Unfortunately the surplus target has become a political rather than an economic goal: most economists do not think it is attainable and, as NBR ONLINE reported nearly a year ago, also view it as perhaps not necessarily desirable: from an economic point of view it might be better to push the surplus target back a year. This is something the ratings agencies have stated they are quite comfortable with: in fact Standard and Poors told NBR ONLINE the week before the Budget 2012 it could live with a surplus delay to 2017.
Having the government books in surplus is a good thing, but it is not the only thing. One of the occupational hazards of finance ministers is to focus too much on the fiscal position, to the detriment of the wider economy.
The current government is not quite at that point: there is much activism in the economic development area, much more than with the last National-led government in the 1990s, but it has yet to bear fruit.
In the meantime, the government’s fiscal stance is having a contractionary impact on the economy and - if it is to meet its surplus target – this will increase between now and 2015.
The politics of that are tough: every last bit of tax revenue is being squeezed out of the existing policy settings, with the pre-Christmas announcement of a petrol and road user price hikes being only the most high profile example. Others include a wave of technical changes to existing tax rules – such as tweaks to treatment of lease inducements and of GST on hire purchase arrangements for property transactions and the like.

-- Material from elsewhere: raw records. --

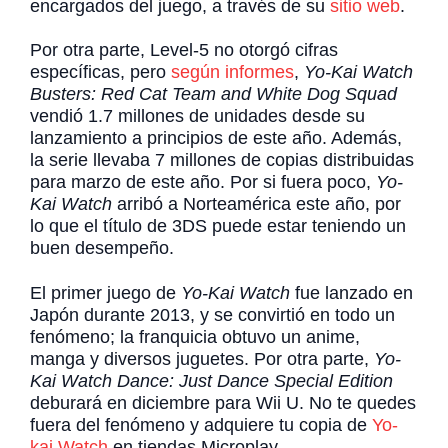
encargados del juego, a través de su
sitio web
.
Por otra parte, Level-5 no otorgó cifras
específicas, pero
según informes
,
Yo-Kai Watch
Busters: Red Cat Team and White Dog Squad
vendió 1.7 millones de unidades desde su
lanzamiento a principios de este año. Además,
la serie llevaba 7 millones de copias distribuidas
para marzo de este año. Por si fuera poco,
Yo-
Kai Watch
arribó a Norteamérica este año, por
lo que el título de 3DS puede estar teniendo un
buen desempeño.
El primer juego de
Yo-Kai Watch
fue lanzado en
Japón durante 2013, y se convirtió en todo un
fenómeno; la franquicia obtuvo un anime,
manga y diversos juguetes. Por otra parte,
Yo-
Kai Watch Dance: Just Dance Special Edition
deburará en diciembre para Wii U. No te quedes
fuera del fenómeno y adquiere tu copia de
Yo-
kai Watch
en tiendas Microplay.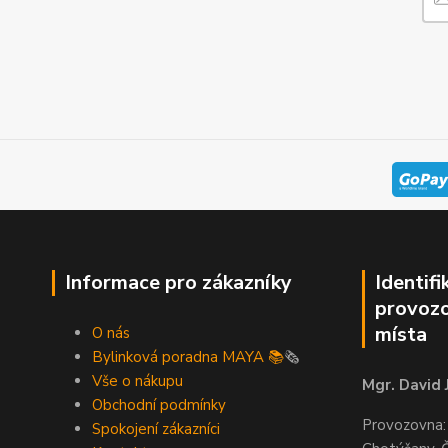
Informace pro zákazníky
Identifi
provozo
místa
O nás
Bylinková poradna MAYA 📚
🗞️
Vše o nákupu
Mgr. David 
Obchodní podmínky
Provozovna:
Spokojení zákazníci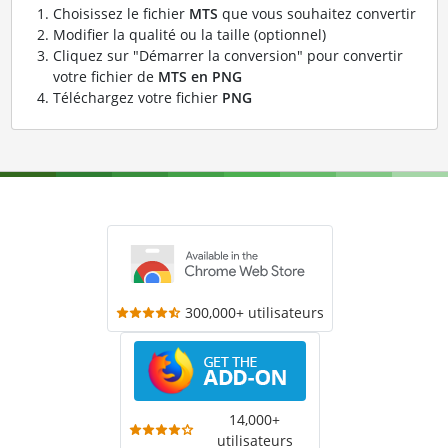
Choisissez le fichier
MTS
que vous souhaitez convertir
Modifier la qualité ou la taille (optionnel)
Cliquez sur "Démarrer la conversion" pour convertir
votre fichier de
MTS en PNG
Téléchargez votre fichier
PNG
300,000+ utilisateurs
14,000+
utilisateurs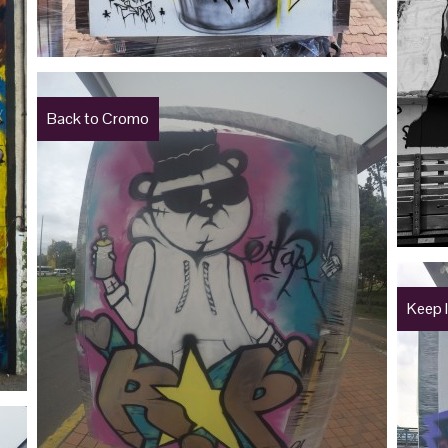
Back to Cromo
Keep I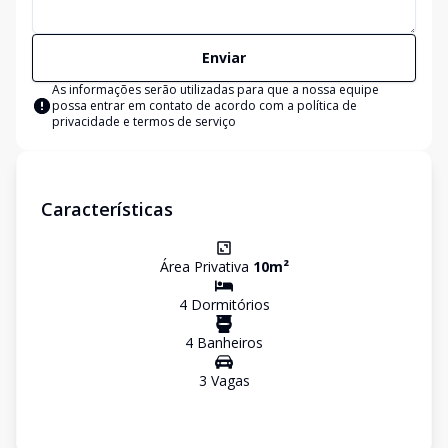
Enviar
As informações serão utilizadas para que a nossa equipe
possa entrar em contato de acordo com a
política de
privacidade e termos de serviço
Características
Área Privativa
10
m²
4
Dormitório
s
4
Banheiro
s
3
Vaga
s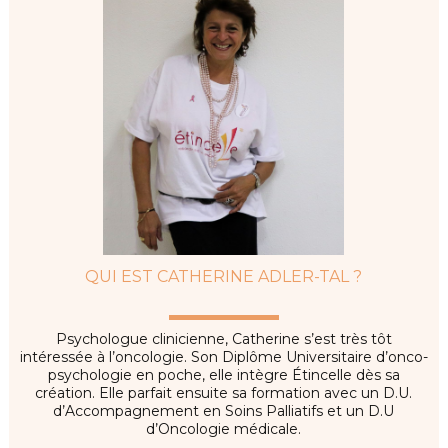
QUI EST CATHERINE ADLER-TAL ?
Psychologue clinicienne, Catherine s’est très tôt
intéressée à l’oncologie. Son Diplôme Universitaire d’onco-
psychologie en poche, elle intègre Étincelle dès sa
création. Elle parfait ensuite sa formation avec un D.U.
d’Accompagnement en Soins Palliatifs et un D.U
d’Oncologie médicale.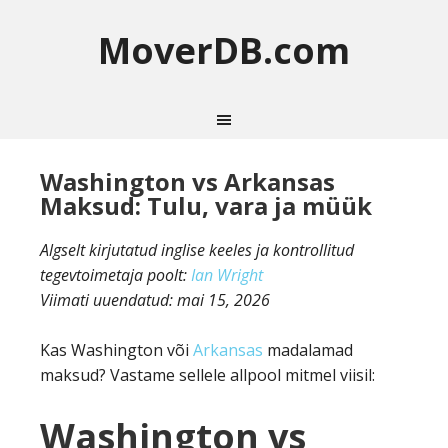
MoverDB.com
Washington vs Arkansas
Maksud: Tulu, vara ja müük
Algselt kirjutatud inglise keeles ja kontrollitud
tegevtoimetaja poolt:
Ian Wright
Viimati uuendatud:
mai 15, 2026
Kas Washington või
Arkansas
madalamad
maksud? Vastame sellele allpool mitmel viisil:
Washington vs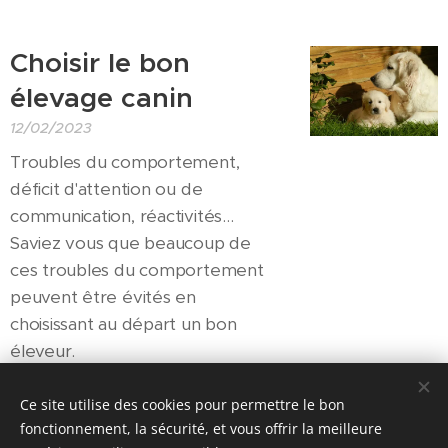
Choisir le bon
élevage canin
12/02/2023
Troubles du comportement,
déficit d'attention ou de
communication, réactivités...
Saviez vous que beaucoup de
ces troubles du comportement
peuvent être évités en
choisissant au départ un bon
éleveur.
Ce site utilise des cookies pour permettre le bon
fonctionnement, la sécurité, et vous offrir la meilleure
5 erreurs courantes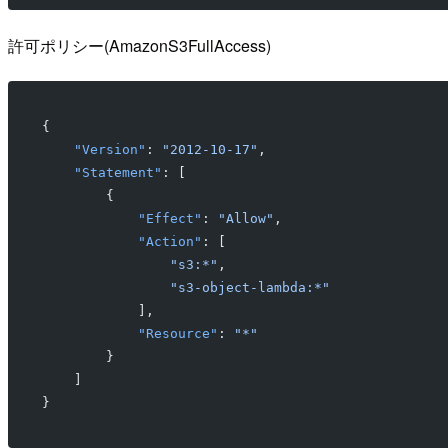
許可ポリシー(AmazonS3FullAccess)
{
    "Version"
: 
"2012-10-17"
,
    "Statement"
: [
        {
            "Effect"
: 
"Allow"
,
            "Action"
: [
                "s3:*"
,
                "s3-object-lambda:*"
            ],
            "Resource"
: 
"*"
        }
    ]
}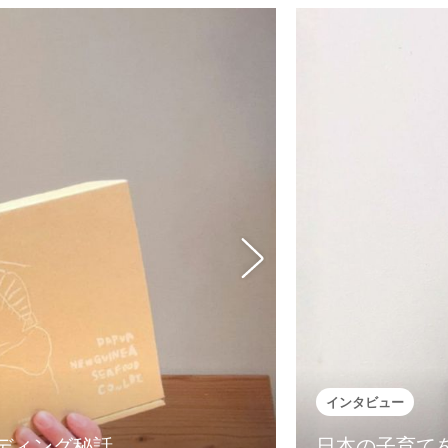
インタビュー
ディング秘話
日本の子育て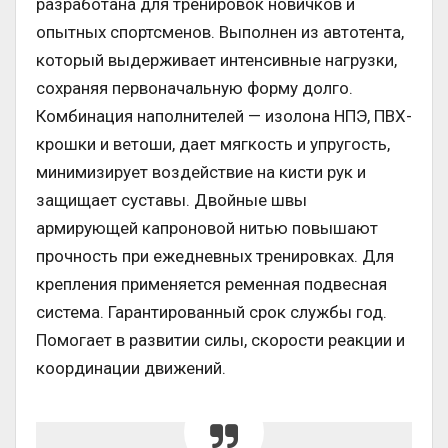
разработана для тренировок новичков и
опытных спортсменов. Выполнен из автотента,
который выдерживает интенсивные нагрузки,
сохраняя первоначальную форму долго.
Комбинация наполнителей — изолона НПЭ, ПВХ-
крошки и ветоши, дает мягкость и упругость,
минимизирует воздействие на кисти рук и
защищает суставы. Двойные швы
армирующей капроновой нитью повышают
прочность при ежедневных тренировках. Для
крепления применяется ременная подвесная
система. Гарантированный срок службы год.
Помогает в развитии силы, скорости реакции и
координации движений.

These changes are generally justified on the grounds of making tax rules more consistent and coherence, but it is noticeable the consistency and coherence is generally “fiscally positive” –v that is, it garners more, rather than less, tax revenue.
The high profile political battle the coming year will be over the delayed mixed ownership model (MOM) share issue.
Up to 49% of state owned enterprise Mighty River Power will be floated earlier in the year – natural disasters and the Supreme Court of New Zealand permitting. A further float – probably Meridian Energy – will come later in the year.
The numbers here will be watched closely: what the shares go for, whether the government garners as much capital from the float as expected, and to what extent New Zealand ‘Mum and Dad’ investors are prepared to diversify their portfolios into this sort of share ownership.
The economic rationale for the share float has always been strongest on the grounds of diversification and the deepening of New Zealand’s capital markets – having rediscovered the attractions of savings over the past few years, New Zealanders have few relatively sold mature industries to invest in, and gradual share floats of government owned firms is a good way of widening and deepening the choice.
This is, after all, the approach adopted very successfully by Singapore back in the 1980s.
The political risk though is twofold: one is that the shares will not sell for as much as expected and the government does not reach its $5-7 billion target range for the whole share float.
The bigger risk the opposite: the shares will sell for too high a price – and that price then falls on the NZX.
It is not too difficult to see this happening: share ownership is not a one-way bet and if there is too much hype and excitement a round the floats this may well happen.
They are unlikely to fall disastrously, in a commercial sense – but any substantial drop will have political consequences.